From: Rick McCallister
Message: 63107
Date: 2009-02-18
> From: Francesco Brighenti <frabrig@...>You can add that most "dialects" of Italian are not readily mutually comprehensible. I can understand standard Italian and to a lesser extent Romanesco and Napolitano. I don't understand Sicilian and Northern Italian. Northern Italian, of course, is Gallo-Italian and as such, is structurally closer to Gallo-Romance --or probably more likely to Occitan-Gascon-Catalan.
> Subject: [tied] Re: Franco-Provençal
> To: cybalist@yahoogroups.com
> Date: Wednesday, February 18, 2009, 3:01 PM
> --- In cybalist@yahoogroups.com, "Arnaud Fournet"

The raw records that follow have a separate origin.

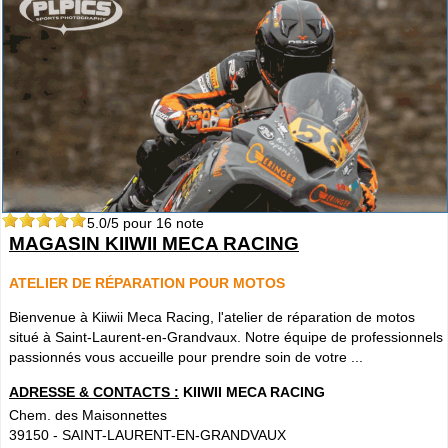
5.0
/5 pour
16
note
MAGASIN KIIWII MECA RACING
ATELIER DE RÉPARATION POUR MOTOS
Bienvenue à Kiiwii Meca Racing, l'atelier de réparation de motos
situé à Saint-Laurent-en-Grandvaux. Notre équipe de professionnels
passionnés vous accueille pour prendre soin de votre ...
ADRESSE & CONTACTS :
KIIWII MECA RACING
Chem. des Maisonnettes
39150
-
SAINT-LAURENT-EN-GRANDVAUX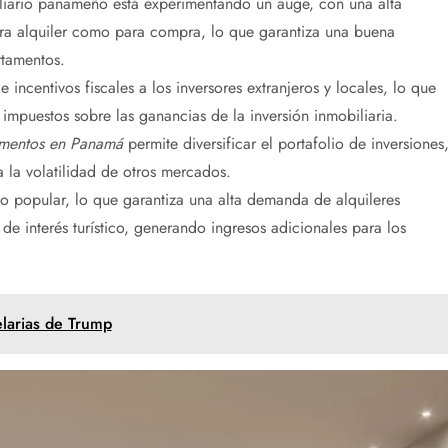
liario panameño está experimentando un auge, con una alta
ra alquiler como para compra, lo que garantiza una buena
rtamentos.
incentivos fiscales a los inversores extranjeros y locales, lo que
 impuestos sobre las ganancias de la inversión inmobiliaria.
tamentos en Panamá
permite diversificar el portafolio de inversiones
 la volatilidad de otros mercados.
ico popular, lo que garantiza una alta demanda de alquileres
de interés turístico, generando ingresos adicionales para los
elarias de Trump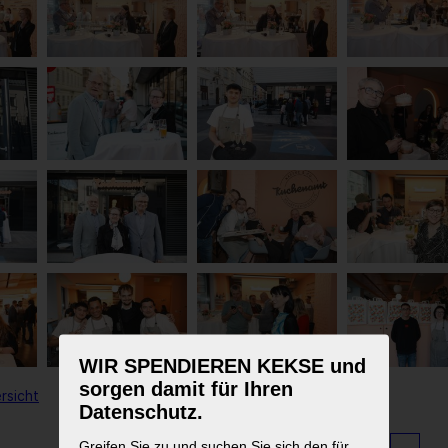
WIR SPENDIEREN KEKSE und
sorgen damit für Ihren
rsicht
Datenschutz.
Greifen Sie zu und suchen Sie sich den für
1
2
3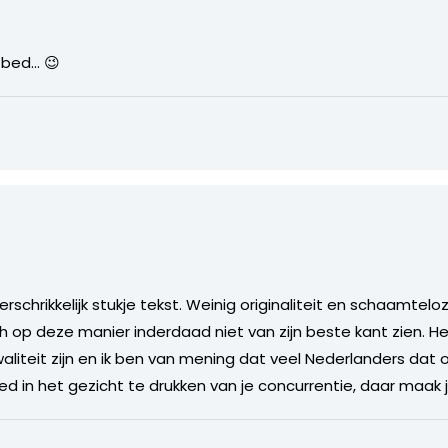
 bed… 😉
rschrikkelijk stukje tekst. Weinig originaliteit en schaamtel
h op deze manier inderdaad niet van zijn beste kant zien. Het
liteit zijn en ik ben van mening dat veel Nederlanders dat
 in het gezicht te drukken van je concurrentie, daar maak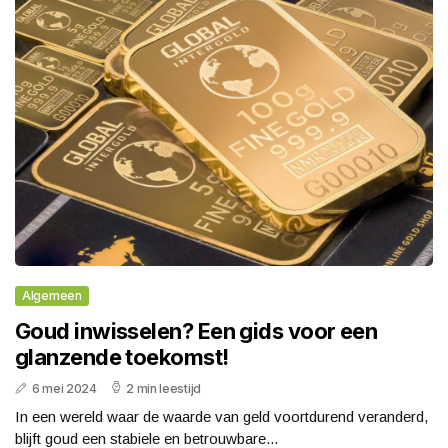
Algemeen
Goud inwisselen? Een gids voor een
glanzende toekomst!
6 mei 2024
2 min leestijd
In een wereld waar de waarde van geld voortdurend veranderd,
blijft goud een stabiele en betrouwbare...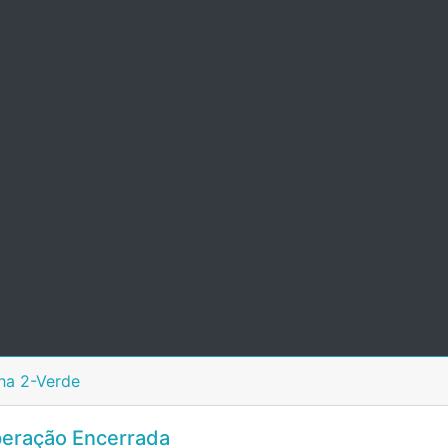
ha 2-Verde
eração Encerrada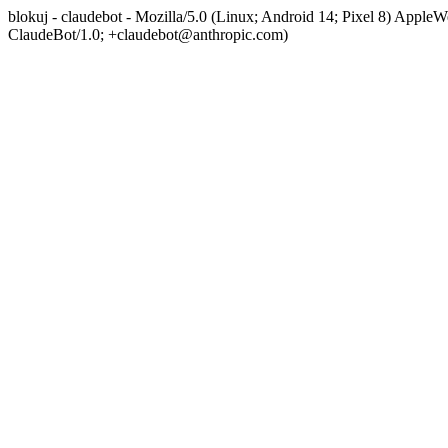
blokuj - claudebot - Mozilla/5.0 (Linux; Android 14; Pixel 8) App
ClaudeBot/1.0; +claudebot@anthropic.com)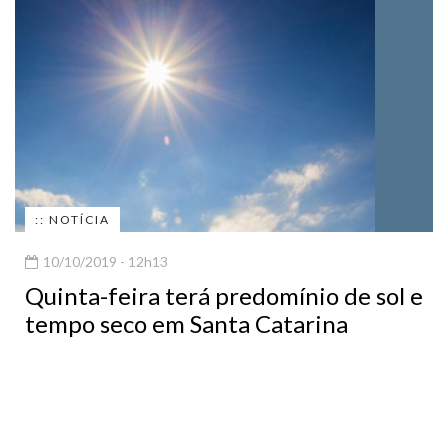
:: NOTÍCIA
10/10/2019 - 12h13
Quinta-feira terá predomínio de sol e
tempo seco em Santa Catarina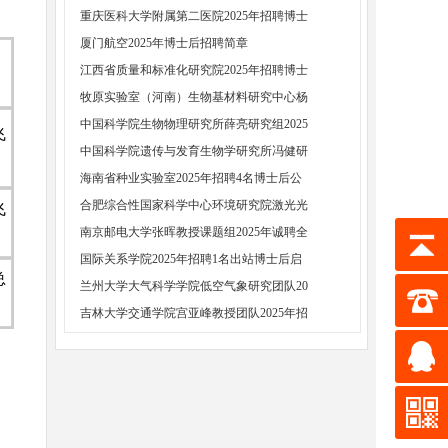
重庆医科大学附属第二医院2025年招聘博士
厦门航空2025年博士后招聘简章
江西省质量和标准化研究院2025年招聘博士
牧原实验室（河南）生物基材料研究中心杨
中国科学院生物物理研究所薛亮研究组2025
飞
中国科学院遗传与发育生物学研究所冯健研
海南省种业实验室2025年招聘4名博士后公
合肥综合性国家科学中心环境研究院激光光
飞
南京邮电大学张晖教授课题组2025年诚聘全
国际关系学院2025年招聘1名出站博士后启
总
兰州大学大气科学学院低空气象研究团队20
吉林大学交通学院宫亚峰教授团队2025年招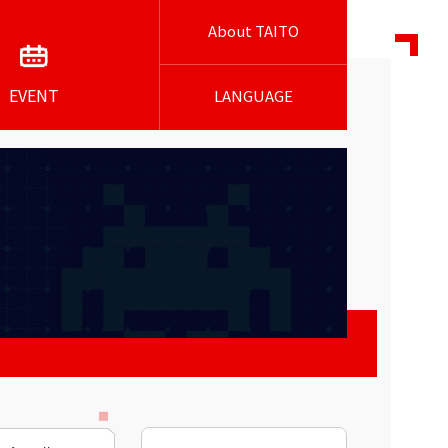
About TAITO
EVENT
LANGUAGE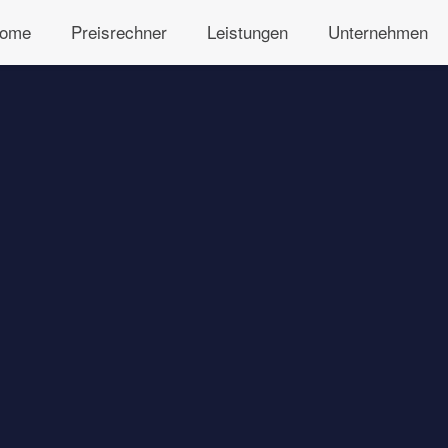
ome
Preisrechner
Leistungen
Unternehmen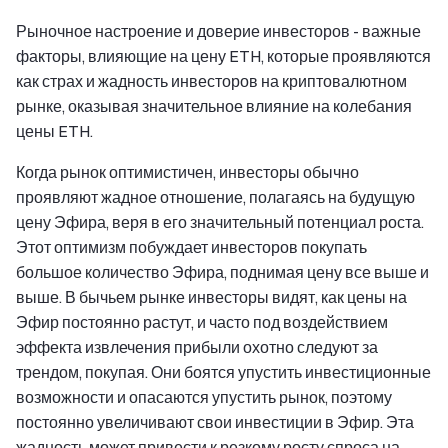
Рыночное настроение и доверие инвесторов - важные
факторы, влияющие на цену ETH, которые проявляются
как страх и жадность инвесторов на криптовалютном
рынке, оказывая значительное влияние на колебания
цены ETH.
Когда рынок оптимистичен, инвесторы обычно
проявляют жадное отношение, полагаясь на будущую
цену Эфира, веря в его значительный потенциал роста.
Этот оптимизм побуждает инвесторов покупать
большое количество Эфира, поднимая цену все выше и
выше. В бычьем рынке инвесторы видят, как цены на
Эфир постоянно растут, и часто под воздействием
эффекта извлечения прибыли охотно следуют за
трендом, покупая. Они боятся упустить инвестиционные
возможности и опасаются упустить рынок, поэтому
постоянно увеличивают свои инвестиции в Эфир. Эта
жадность может привести к резкому росту спроса на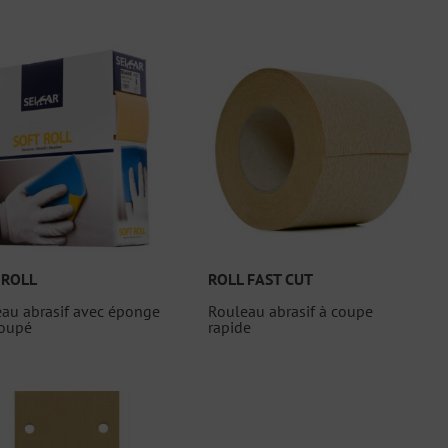
 ROLL
ROLL FAST CUT
au abrasif avec éponge
Rouleau abrasif à coupe
coupé
rapide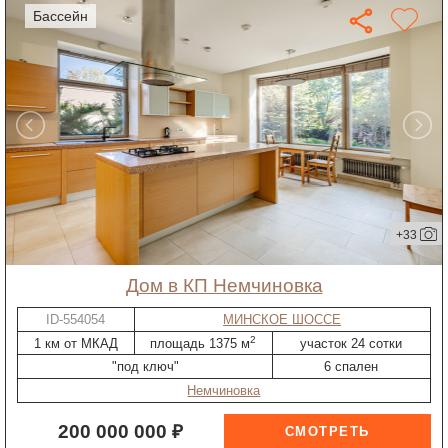
бассейн
+33
дом в КП Немчиновка
ID-554054
МИНСКОЕ ШОССЕ
2
1 км от МКАД
площадь 1375 м
участок 24 сотки
"под ключ"
6 спален
Немчиновка
200 000 000 ₽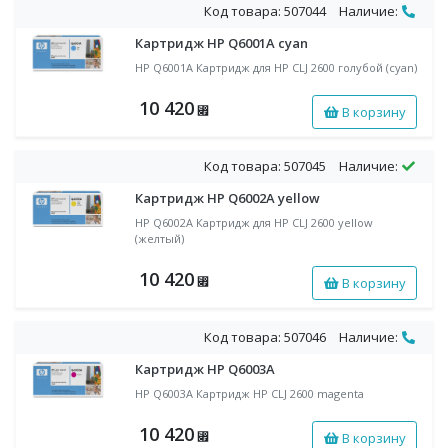
Код товара: 507044
Наличие:
Картридж HP Q6001A cyan
HP Q6001A Картридж для НР CLJ 2600 голубой (cyan)
10 420
В корзину
⃏
Код товара: 507045
Наличие:
Картридж HP Q6002A yellow
HP Q6002A Картридж для НР CLJ 2600 yellow
(желтый)
10 420
В корзину
⃏
Код товара: 507046
Наличие:
Картридж HP Q6003A
HP Q6003A Картридж НР CLJ 2600 magenta
10 420
В корзину
⃏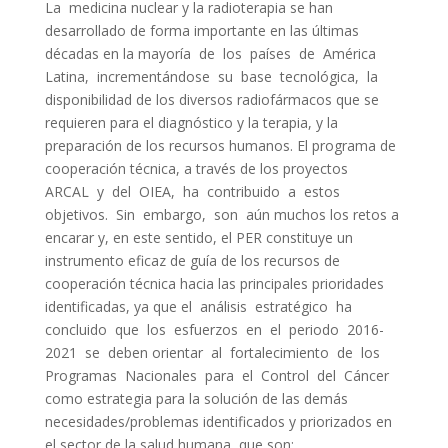
La medicina nuclear y la radioterapia se han
desarrollado de forma importante en las últimas
décadas en la mayoría de los países de América
Latina, incrementándose su base tecnológica, la
disponibilidad de los diversos radiofármacos que se
requieren para el diagnóstico y la terapia, y la
preparación de los recursos humanos. El programa de
cooperación técnica, a través de los proyectos
ARCAL y del OIEA, ha contribuido a estos
objetivos. Sin embargo, son aún muchos los retos a
encarar y, en este sentido, el PER constituye un
instrumento eficaz de guía de los recursos de
cooperación técnica hacia las principales prioridades
identificadas, ya que el análisis estratégico ha
concluido que los esfuerzos en el periodo 2016-
2021 se deben orientar al fortalecimiento de los
Programas Nacionales para el Control del Cáncer
como estrategia para la solución de las demás
necesidades/problemas identificados y priorizados en
el sector de la salud humana, que son: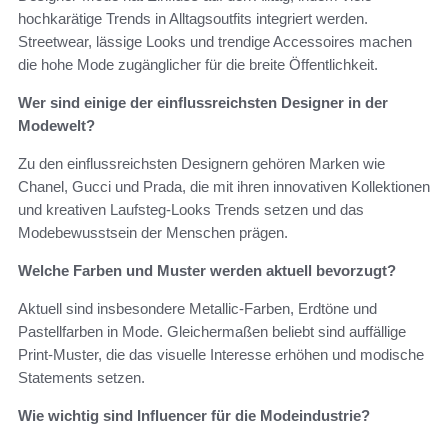
hochkarätige Trends in Alltagsoutfits integriert werden.
Streetwear, lässige Looks und trendige Accessoires machen
die hohe Mode zugänglicher für die breite Öffentlichkeit.
Wer sind einige der einflussreichsten Designer in der
Modewelt?
Zu den einflussreichsten Designern gehören Marken wie
Chanel, Gucci und Prada, die mit ihren innovativen Kollektionen
und kreativen Laufsteg-Looks Trends setzen und das
Modebewusstsein der Menschen prägen.
Welche Farben und Muster werden aktuell bevorzugt?
Aktuell sind insbesondere Metallic-Farben, Erdtöne und
Pastellfarben in Mode. Gleichermaßen beliebt sind auffällige
Print-Muster, die das visuelle Interesse erhöhen und modische
Statements setzen.
Wie wichtig sind Influencer für die Modeindustrie?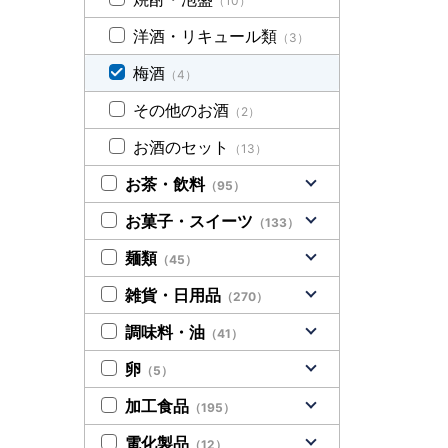
（10）
洋酒・リキュール類
（3）
梅酒
（4）
その他のお酒
（2）
お酒のセット
（13）
お茶・飲料
（95）
お菓子・スイーツ
（133）
麺類
（45）
雑貨・日用品
（270）
調味料・油
（41）
卵
（5）
加工食品
（195）
電化製品
（12）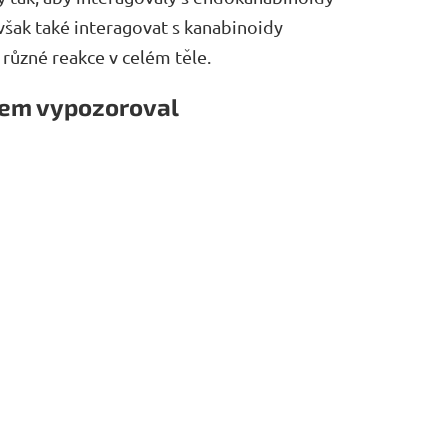
však také interagovat s kanabinoidy
í různé reakce v celém těle.
jsem vypozoroval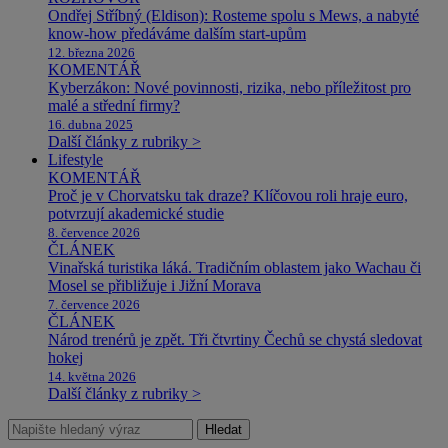
Ondřej Stříbný (Eldison): Rosteme spolu s Mews, a nabyté
know-how předáváme dalším start-upům
12. března 2026
KOMENTÁŘ
Kyberzákon: Nové povinnosti, rizika, nebo příležitost pro
malé a střední firmy?
16. dubna 2025
Další články z rubriky >
Lifestyle
KOMENTÁŘ
Proč je v Chorvatsku tak draze? Klíčovou roli hraje euro,
potvrzují akademické studie
8. července 2026
ČLÁNEK
Vinařská turistika láká. Tradičním oblastem jako Wachau či
Mosel se přibližuje i Jižní Morava
7. července 2026
ČLÁNEK
Národ trenérů je zpět. Tři čtvrtiny Čechů se chystá sledovat
hokej
14. května 2026
Další články z rubriky >
Hledat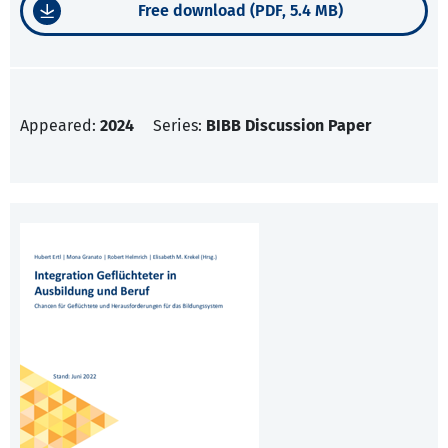
Free download (PDF, 5.4 MB)
Appeared:
2024
Series:
BIBB Discussion Paper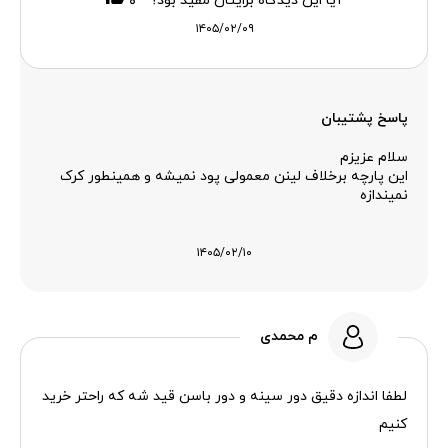
آیا این دیدگاه برایتان مفید بود؟
۰
۱۴۰۵/۰۲/۰۹
پاسخ پشتیبان
سلام عزیزم
این پارچه برخلاف لینن معمولی پود نمیشه و همینطور کرک
نمیندازه
۱۴۰۵/۰۲/۱۰
م محمدی
لطفا اندازه دقیق دور سینه و دور باسن قید شه که راحتر خرید
کنیم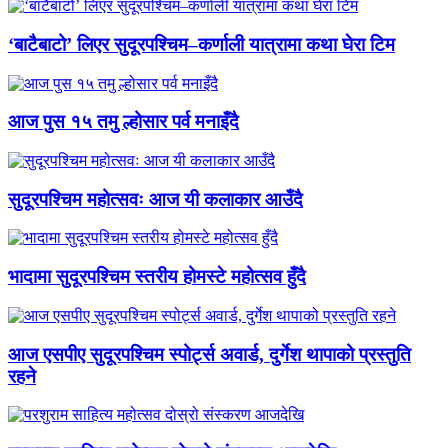
‘बाटैबाटो’ लिएर सुदूरपश्चिम–कर्णाली यात्रामा कथा घेरा टिम
आज पुस १५ तमु ल्होसार पर्व मनाइँदै
सुदूरपश्चिम महोत्सवः आज यी कलाकार आउँदै
भादामा सुदूरपश्चिम स्तरीय होमस्टे महोत्सव हुँदै
आज एसपीए सुदूरपश्चिम स्पोर्ट्स अवार्ड, दुर्गेश थापाको प्रस्तुति
रहने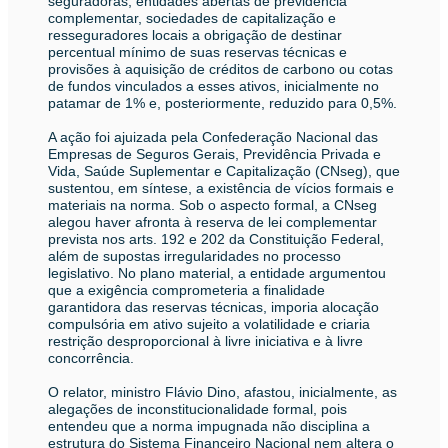
seguradoras, entidades abertas de previdência
complementar, sociedades de capitalização e
resseguradores locais a obrigação de destinar
percentual mínimo de suas reservas técnicas e
provisões à aquisição de créditos de carbono ou cotas
de fundos vinculados a esses ativos, inicialmente no
patamar de 1% e, posteriormente, reduzido para 0,5%.
A ação foi ajuizada pela Confederação Nacional das
Empresas de Seguros Gerais, Previdência Privada e
Vida, Saúde Suplementar e Capitalização (CNseg), que
sustentou, em síntese, a existência de vícios formais e
materiais na norma. Sob o aspecto formal, a CNseg
alegou haver afronta à reserva de lei complementar
prevista nos arts. 192 e 202 da Constituição Federal,
além de supostas irregularidades no processo
legislativo. No plano material, a entidade argumentou
que a exigência comprometeria a finalidade
garantidora das reservas técnicas, imporia alocação
compulsória em ativo sujeito a volatilidade e criaria
restrição desproporcional à livre iniciativa e à livre
concorrência.
O relator, ministro Flávio Dino, afastou, inicialmente, as
alegações de inconstitucionalidade formal, pois
entendeu que a norma impugnada não disciplina a
estrutura do Sistema Financeiro Nacional nem altera o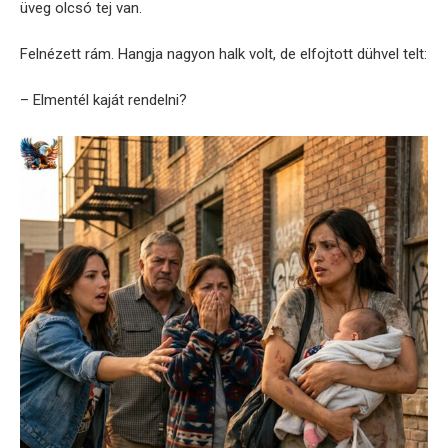
üveg olcsó tej van.
Felnézett rám. Hangja nagyon halk volt, de elfojtott dühvel telt:
– Elmentél kaját rendelni?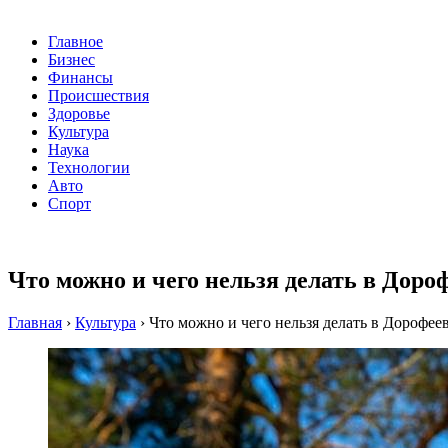
Главное
Бизнес
Финансы
Происшествия
Здоровье
Культура
Наука
Технологии
Авто
Спорт
Что можно и чего нельзя делать в Доро
Главная
›
Культура
›
Что можно и чего нельзя делать в Дорофее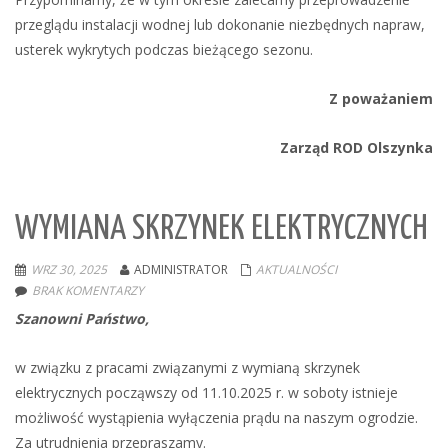
przeglądu instalacji wodnej lub dokonanie niezbędnych napraw,
usterek wykrytych podczas bieżącego sezonu.
Z poważaniem
Zarząd ROD Olszynka
WYMIANA SKRZYNEK ELEKTRYCZNYCH
WRZ 30, 2025
ADMINISTRATOR
AKTUALNOŚCI
BRAK KOMENTARZY
Szanowni Państwo,
w związku z pracami związanymi z wymianą skrzynek
elektrycznych począwszy od 11.10.2025 r. w soboty istnieje
możliwość wystąpienia wyłączenia prądu na naszym ogrodzie.
Za utrudnienia przepraszamy.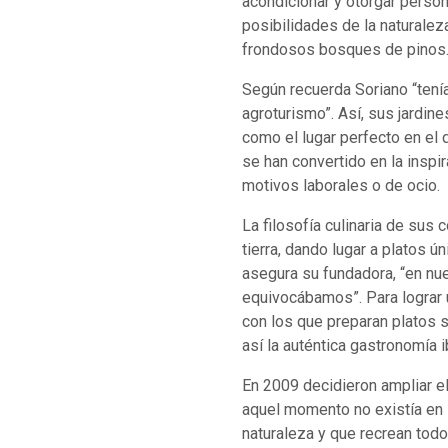
acondicionar y otorgar person
posibilidades de la naturalez
frondosos bosques de pinos
Según recuerda Soriano “tení
agroturismo”. Así, sus jardi
como el lugar perfecto en el 
se han convertido en la inspir
motivos laborales o de ocio.
La filosofía culinaria de sus
tierra, dando lugar a platos 
asegura su fundadora, “en nue
equivocábamos”. Para lograr 
con los que preparan platos s
así la auténtica gastronomía i
En 2009 decidieron ampliar e
aquel momento no existía en l
naturaleza y que recrean todo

> <fournet.arnaud@...> wrote:
>
> > [Corsican is] basically the same thing as most other
> dialects of
> > Italian. Latin evolved and mixed up with adstrates and
> substrates.
>
> "Dialects" of Italian -- and, as I suspect, also
> what
> you "nationalistically" refer to as mere
> "dialects" of French,
> Spanish etc. -- are historically languages by full right
> (in certain
> cases even endowed with distinctive literary productions
> that date
> from many centuries ago). I fully concur with the following
> remark
> made in the Wikipedia article entitled "Italian
> dialects":
>
> http://en.wikipedia.org/wiki/Italian_dialects
> > The oft-heard expression "dialects of
> Italian" is both inaccurate
> > and very misleading, since the dialects did not derive
> from
> > Italian, but directly from spoken Latin, often termed
> Vulgar
> > Latin: it was Italian that derived from the dialects,
> not the
> > other way around.
>
> Please bear in mind that both Romance national languages
> and Romance
> regional dialects evolved from various provincial (=
> spoken,
> or "Vulgar") forms of Latin, a "State
> language" that was initially,
> and continued to be for a long time, *foreign* to most of
> the
> European populations whose idioms subsequently developed
> into the
> multifarious Romance "languages" and
> "dialects" (the distinction
> between the two is not that clear to me). This is different
> from
> other known processes of linguistic development such as,
> e.g., the
> differentiation of Germanic "languages" and
> "dialects" from Proto-
> Germanic. Latin was no "Proto-Language". It was a
> pre-packaged
> official language (of the administration, trade etc.) that
> was
> politically superimposed on the natives of the various
> parts of
> Europe whose populations became the speakers of Romance
> "languages"
> and "dialects" during the Middle Ages.
>
> A mosaic of Romance regional idioms, some of which became
> "national"
> languages due to political processes, is a more faithful
> representation of the situation in medieval
> Romance-speaking Europe
> than the absurd claim that "national" languages
> like French or
> Italian constitued a sort of Ur-model from which dialectal
> forms of
> Romance somehow deviated, but to which they are all
> reconducible
> (like Arnaud's Corsican would be to Italian).